Gerek Masuda, gerekse Toffler sanayi toplumlarının merkeziyetçi özelliğine karşı enformayon toplumları, çok merkezli toplumlardır. Bu durum Türkiye gibi henüz toplumsal uzlaşmayı sağlayamamış ülkeler açısından oldukça önemli imalar taşımaktadır. Çünkü, Türkiye’de merkezi otorite Osmanlı’dan devralmış olduğu merkeziyetçi bürokratik yönetim geleneği ile ipleri hala elinde tutmak istemektedir. Merkezin zayıf olduğu dönemlerde benzer aksi uygulamaların imparatorluk döneminde olduğu gibi bazı parçalarının kopacağı ya da arzu edilmeyen başka siyasal oluşumlara yol açacağı endişesini taşımaktadır (Kutlu, 2000: 94).
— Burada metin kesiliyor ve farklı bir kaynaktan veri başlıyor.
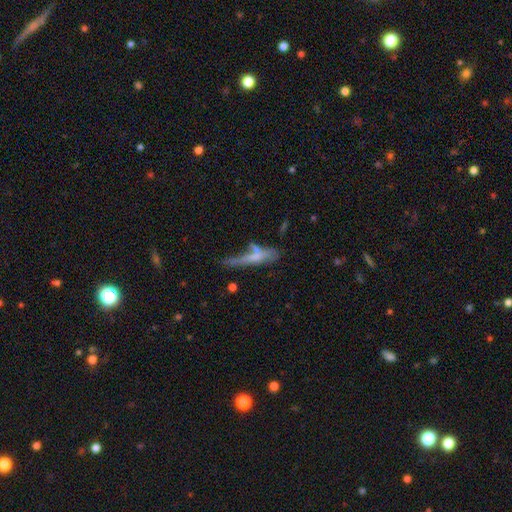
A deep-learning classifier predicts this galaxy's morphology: A smooth galaxy with no disk features (54%) that is cigar-shaped (76%).

Vote fractions:
- Smooth or featured? smooth: 54% / featured or disk: 37% / star or artifact: 10%
- How rounded? cigar-shaped: 76% / in between: 21% / round: 3%
- Merging? none: 32% / merger: 25% / major disturbance: 23% / minor disturbance: 21%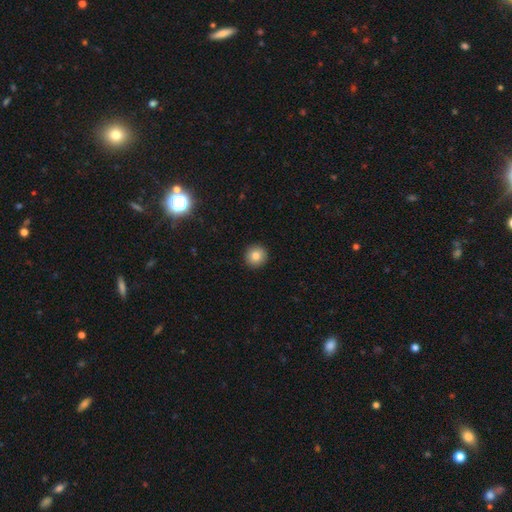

Yükselen yeni toplumun bu desantralize edici karakteri, tamamen bu sürecin dışında kalmayı bile tercih etse (ki bu pek muhtemel değil), Türkiye’yi oldukça ciddi olarak etkileyecektir. Çünkü, artık bilgi teknolojilerinin sınır tanımaz özelliği geleneksel yapıların çözülmesine ve bireylerin, daha küçük grupların büyük ölçüde güç kazanmalarına yol açmıştır. Bir diğer ifade ile, enformasyon toplumunun gelişiyle ulus devlet hem içeriden, hem dışarıdan aşındırılmaya başlanmıştır. Başka bir deyişle, küreselleşme ile yerelleşme/aşiretleşme birlikte yaşanmaktadır. Türkiye’de merkeziyetçi yapının öncelik kazanmış olması, enformasyon toplumuna geçiş çabalarının önündeki en büyük engeli oluşturacaktır. Çünkü, enformasyon toplumunun çok merkezli yapısı çözülme sürecini hızlandırabilir. Ancak, her ülkenin özel durumuna rağmen, 21. yüzyılda esen rüzgarların tersine istikamette bir tercihte, uzun vadede yepyeni sorunları beraberinde getirecektir. Sosyolojik yönden en önemlilerinden birisini, kendi içine kapanma oluşturacaktır ki, bu Türkiye’nin uzun vadede güneyin yoksulları arasında kalmasına ve kuzeyin zenginleri ile arasındaki mesafenin çok daha artmasına yol açacaktır. Dolayısıyla, her iki halde de Türkiye’nin karşısına yükselen toplum oldukça ciddi sorunlar çıkartmaktadır (Bozkurt, 2000a: 268).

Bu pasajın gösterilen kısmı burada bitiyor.